Parliament will be prorogued on Friday - suspending its current session and formally dissolved next Thursday.
That's when MPs leave parliament to either stand down or seek reelection, marking the start of the official five-week campaign.
Voting for the 650 parliamentary constituencies in the lower House of Commons is under the "first past the post" system, with results expected on July 5 and a quick turnaround if one party secures a majority of seats.
The new parliament will be summoned to meet on July 9, when a new speaker will be elected and MPs sworn in. The formal State Opening will be on July 17.

Blindsided by decision

But Sunak’s upbeat mood was in stark contrast to that among Conservative lawmakers who said they were blindsided by the decision.

Those Conservatives who are planning to run started to realise how much of an uphill battle they faced to retain their parliamentary seats.

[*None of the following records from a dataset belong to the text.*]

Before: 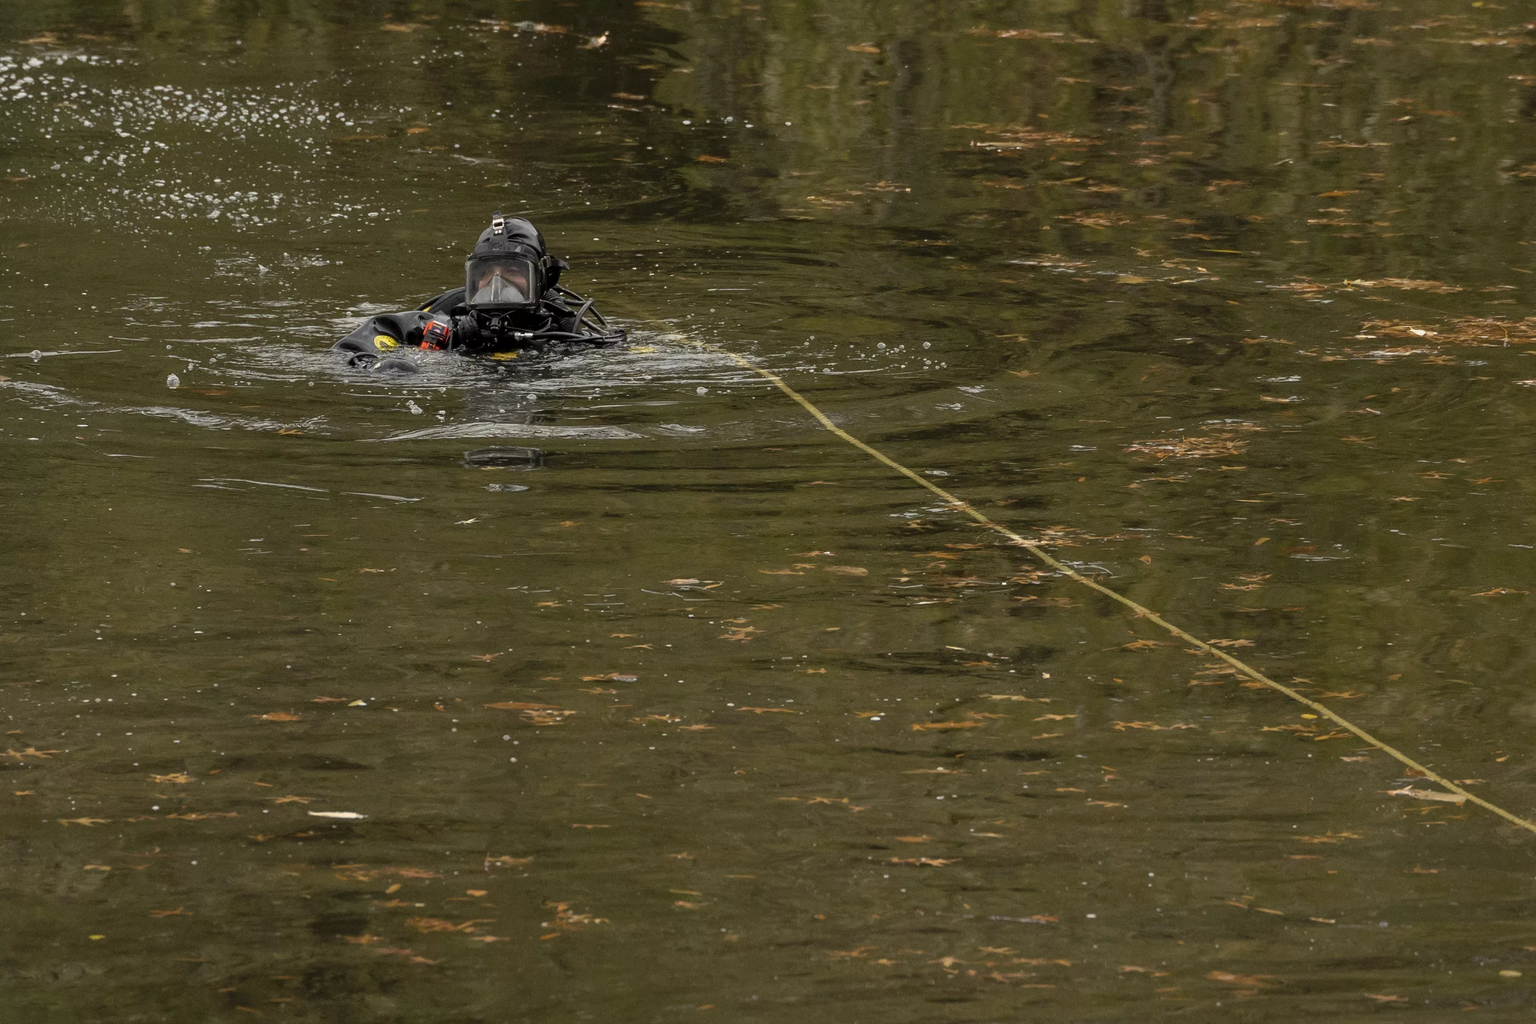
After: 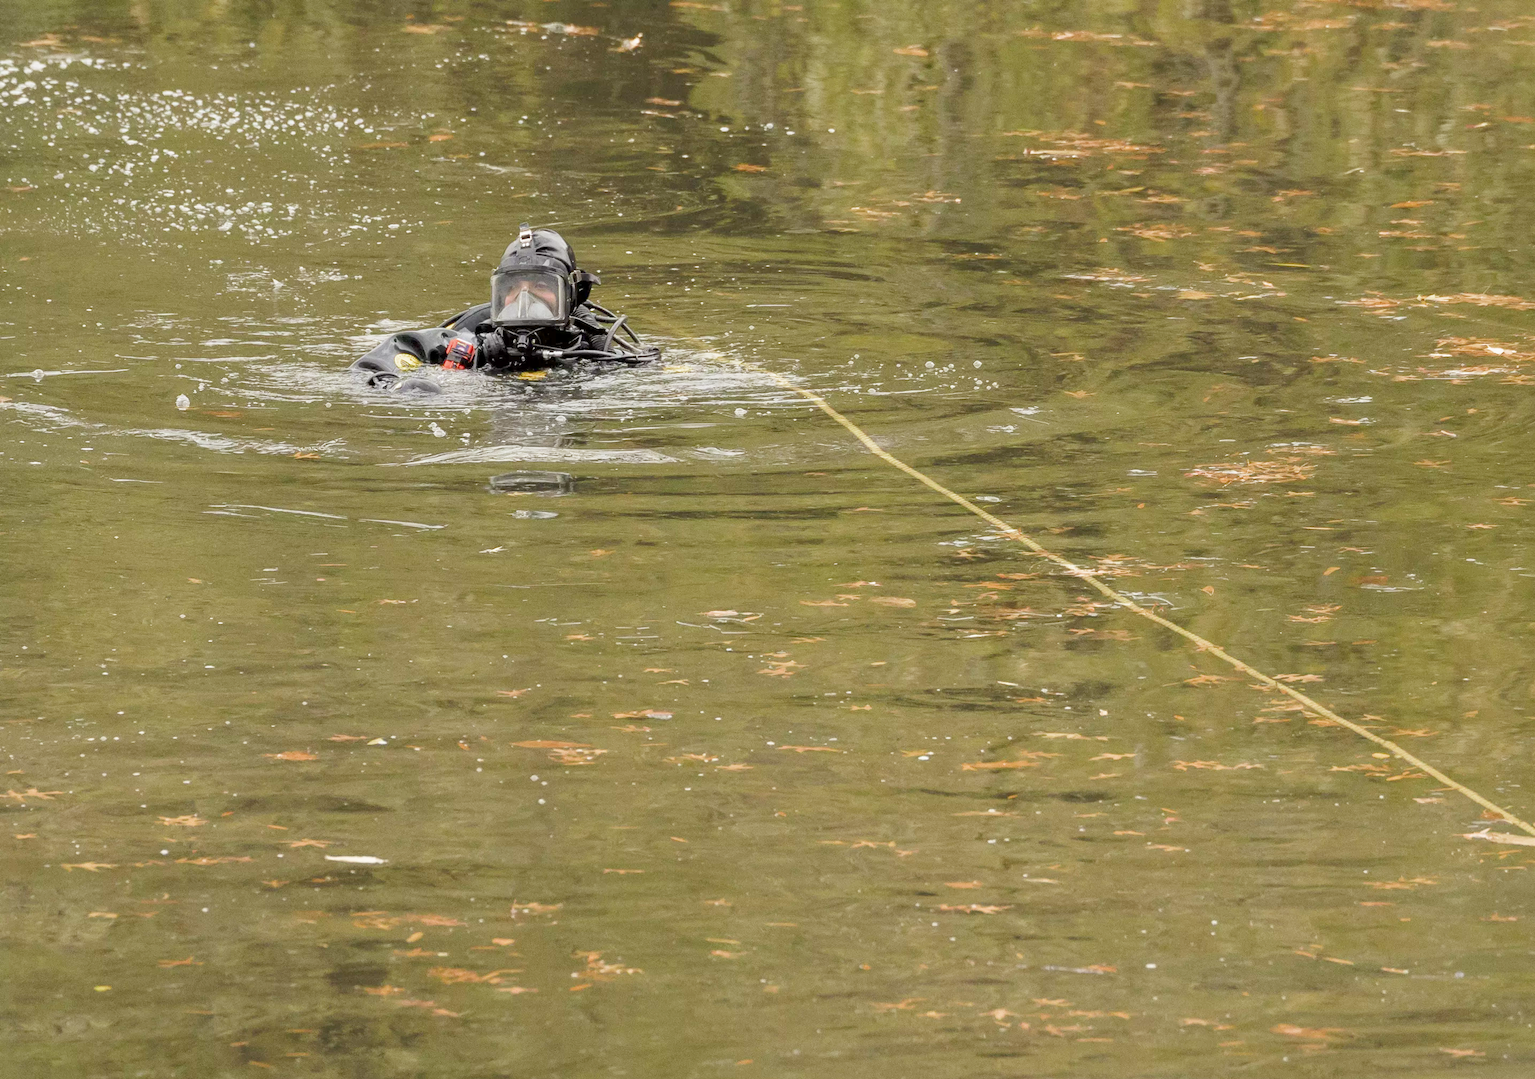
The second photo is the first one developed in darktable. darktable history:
filmic rgb: middle gray luminance 4.29%, black relative exposure -13 EV, white relative exposure 5 EV, threshold 6 EV, target black luminance 0%, hardness 5.19, latitude 59.69%, contrast 0.767, highlights saturation mix 5%, shadows ↔ highlights balance 25.95%, add noise in highlights 0, color science v3 (2019), use custom middle-gray values true, iterations of high-quality reconstruction 0, contrast in highlights soft, enable highlight reconstruction true
tone equalizer: on, module defaults
crop and rotate: right 5.167%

Those whose constituencies had disappeared in a redrawing of electoral boundaries for this election wondered whether they would even be offered a seat.

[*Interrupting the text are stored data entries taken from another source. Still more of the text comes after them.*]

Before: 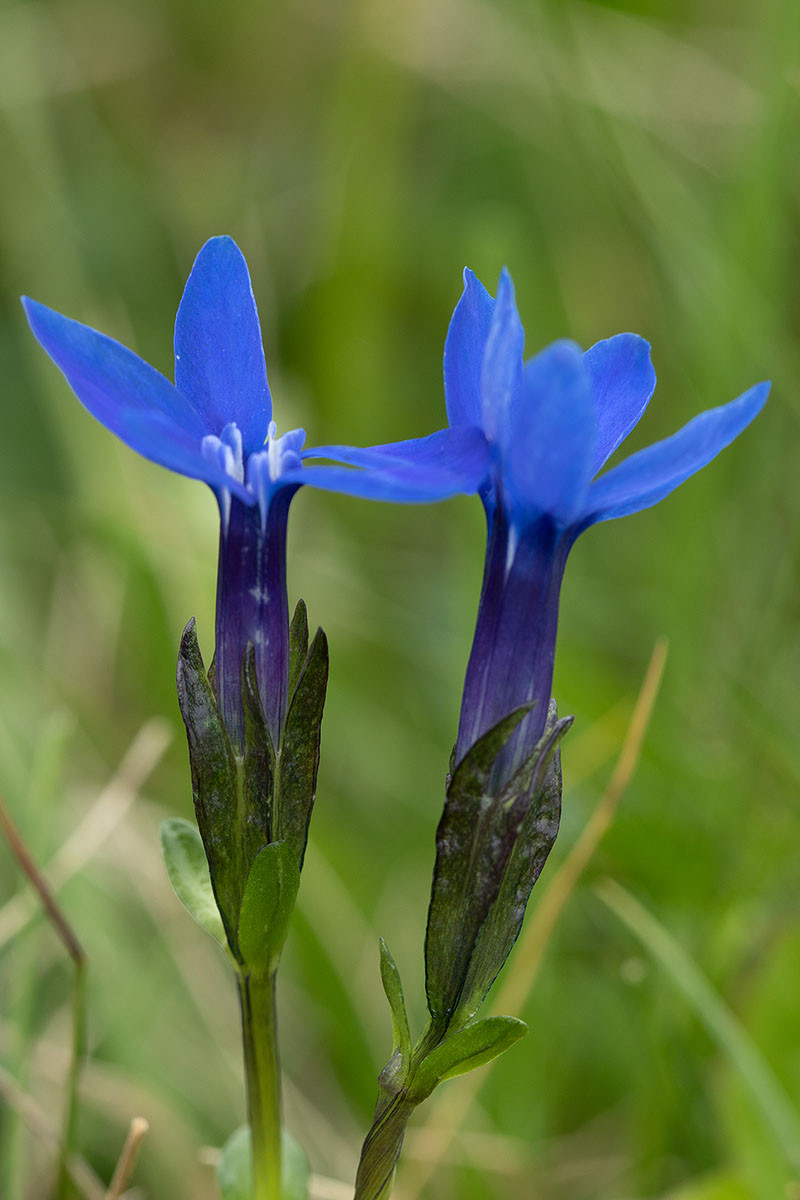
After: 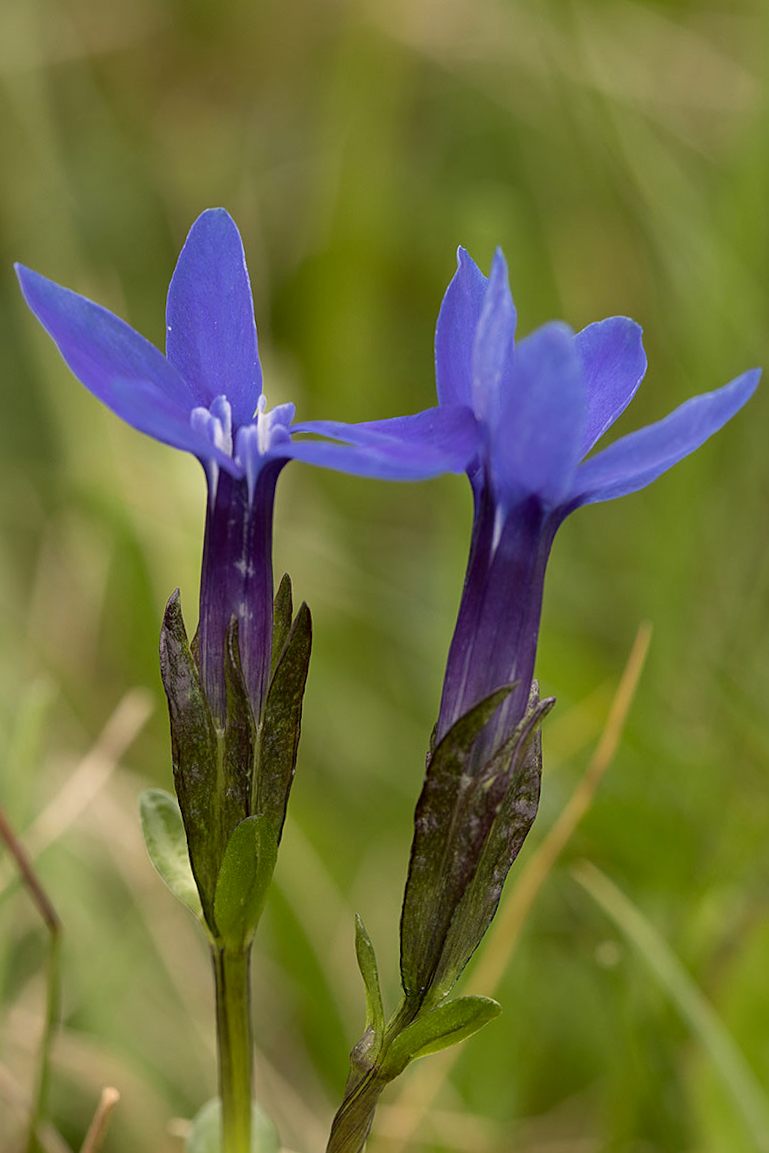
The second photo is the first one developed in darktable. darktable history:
sharpen: amount 0.216
crop and rotate: angle -1.55°
color correction: highlights a* 6.06, highlights b* 7.89, shadows a* 5.79, shadows b* 6.91, saturation 0.892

More than 65 Conservative lawmakers have announced they will step down at the election, including some of the party’s best-known politicians such as former Prime Minister Theresa May.

Who forms the government?
After the votes have been counted, the King asks the leader of the party with the most MPs to become prime minister and to form a government.
The leader of the party with the second highest number of MPs becomes the leader of the opposition.
If no party wins a majority, the result is a hung parliament.
At this point, the largest party might decide to form a coalition government with another party or operate as a minority government, relying on votes from other parties to pass any laws.

The vote - the first to be held in July in the UK since 1945, when Labour won - will be Sunak’s first national electoral test, as he was appointed Tory leader by his own MPs in October 2022.

Keir Starmer and Shadow Deputy Prime Minister Angela Rayner
British opposition Labour Party leader Keir Starmer and Shadow Deputy Prime Minister Angela Rayner attend a Labour general election campaign event at Priestfield Stadium, the home of Gillingham football club in Gillingham, southeast Britain, May 23, 2024. Image Credit: Reuters

After Sunak’s speech, Labour leader Keir Starmer, a 61-year-old former human rights lawyer and chief state prosecutor, published a slick election video saying Labour would “stop the chaos” of Conservative rule and “rebuild Britain”.

“If they get another five years they will feel entitled to carry on exactly as they are. Nothing will change,” said Starmer.

Labour also promises economic stability, saying the Tories’ reputation for sound stewardship of the nation’s finances remained stained by former premier Liz Truss’s short-lived tenure of 49 days.